• Activity A: According to the Ambac post, how much debt is insured by all the monolines combined?
• Activity B: Continue the Ambac post from the point where it stops.

Ambac News... It's Crazy Out There

(update: added presentation by Pershing Square at the bottom)

Well, it has certainly been a wild ride for monoline insurers lately. I'm not sure how shareholders of Ambac and other monlines are coping these days. Here are some happenings in the world of Ambac...

Conference Call

I'm not sure where to start but Ambac management will be holding a conference call on Wednesday. The call is supposed to shed some light on CDOs and how the mark-to-market process impacts Ambac. I believe this is a prudent move by management to clarify the situation. There is certainly a lot of rumours swirling around.

I'm not an expert but I think a lot of people are making the mistake by looking at these monolines as if they were a typical investment bank or hedge fund. In particular, a lot of people just seem to take the outstanding par value and divide it by the capital and end up with some ridiculously scary number. There is between $1 trillion and $3 trillion of debt that is insured by all the monlines (there are only like 5 stand-alone companies of any size) but the total net capital of all these firms probably isn't even $100 billion (but these monolines have assets that are worth a lot more). So, if you took the notional value of all the debt and divided by the capital, as you would to say a bank if you wanted to calculate the debt-to-equity ratio, this would produce a very large number. In essence, you would have a few companies worth tens of billions insuring trillions of debt (just for reference, even a tiny regional conventional bank would be worth tens of billions). But I believe this is all misleading and the actual risk is much lower.

I will note that there is a material risk here but I also think there is a lot of speculation, rumours, and misunderstanding of what these insurers do.

• Data extract:
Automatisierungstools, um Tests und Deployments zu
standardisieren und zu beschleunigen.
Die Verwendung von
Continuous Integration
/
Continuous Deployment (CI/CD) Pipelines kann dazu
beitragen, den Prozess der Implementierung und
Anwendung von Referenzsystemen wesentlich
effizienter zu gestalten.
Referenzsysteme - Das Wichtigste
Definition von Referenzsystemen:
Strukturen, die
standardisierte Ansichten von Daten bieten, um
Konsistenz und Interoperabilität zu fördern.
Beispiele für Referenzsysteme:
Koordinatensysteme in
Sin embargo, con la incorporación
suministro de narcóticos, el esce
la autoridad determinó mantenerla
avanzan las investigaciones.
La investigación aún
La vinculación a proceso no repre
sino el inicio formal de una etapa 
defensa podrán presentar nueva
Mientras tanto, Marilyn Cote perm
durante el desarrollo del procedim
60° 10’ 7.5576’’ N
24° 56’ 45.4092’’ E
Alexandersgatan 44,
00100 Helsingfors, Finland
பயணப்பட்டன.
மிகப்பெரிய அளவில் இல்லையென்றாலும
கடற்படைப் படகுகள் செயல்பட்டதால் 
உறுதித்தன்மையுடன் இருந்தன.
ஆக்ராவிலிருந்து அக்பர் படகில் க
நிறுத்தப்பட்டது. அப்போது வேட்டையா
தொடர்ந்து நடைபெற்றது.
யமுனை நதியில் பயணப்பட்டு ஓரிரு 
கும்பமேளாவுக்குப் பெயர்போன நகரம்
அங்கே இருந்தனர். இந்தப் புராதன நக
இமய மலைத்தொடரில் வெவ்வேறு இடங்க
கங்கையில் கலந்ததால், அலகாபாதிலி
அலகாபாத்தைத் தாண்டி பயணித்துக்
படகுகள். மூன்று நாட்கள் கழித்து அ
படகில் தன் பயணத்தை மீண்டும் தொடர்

• Expected answer A: Between $1 trillion and $3 trillion.

• Expected answer B:
Ambac Rebuttal of Morgan Stanley Analyst Remarks

Ambac also released a rebuttal of Morgan Stanely's analyst comments from late last week. Well, at least management is fighting back.


Potential Disaster from a Monoline Insurer Collapse

Reuters just touched on the impact of a monoline insurer collapsing:

Fitch Ratings said on Tuesday that it may cut the AAA ratings of bond insurers after an upcoming review of their exposure to complex collateralized debt obligations.

This matters a lot, because the bond insurance companies, such as Ambac and Financial Guaranty Insurance Company, have insured a collective $2.5 trillion of bonds and structured financings...

It could also touch off another round of writedowns by banks, insurance companies and others who hold instruments insured by these companies.

It could hit the staid municipal bond market especially hard, as about $1.6 trillion of the bond insurance in force is municipal. The rest is asset-backed debt of various types, including subprime.


If anyone is thinking of taking a position in one of these monoline insurers, it is absolutely critical that they invest in something that is not going to get downgraded. If your company loses its rating, it is going to be a disaster. The AAA rating is the #1 competitive advantage of companies like Ambac. If they lose that, they won't be able to insure many of the municipal bonds since most of those are A or AA rated (insurance is supposed to raise the rating of the underlying bond to that of the insurer's capability).

Even if a rating downgrade impacts one of Ambac's competitors, it can result in another round of sell-off on the stock market. If you thought there was uncertainty now, wait until some debt insurer gets downgraded. I think the possibility of Ambac or MBIA getting downgraded is slim right now.

"What if the bond insurers default? You could think it does not matter because they are small companies," Credit Suisse analyst Guillaume Tiberghien wrote in a note to clients...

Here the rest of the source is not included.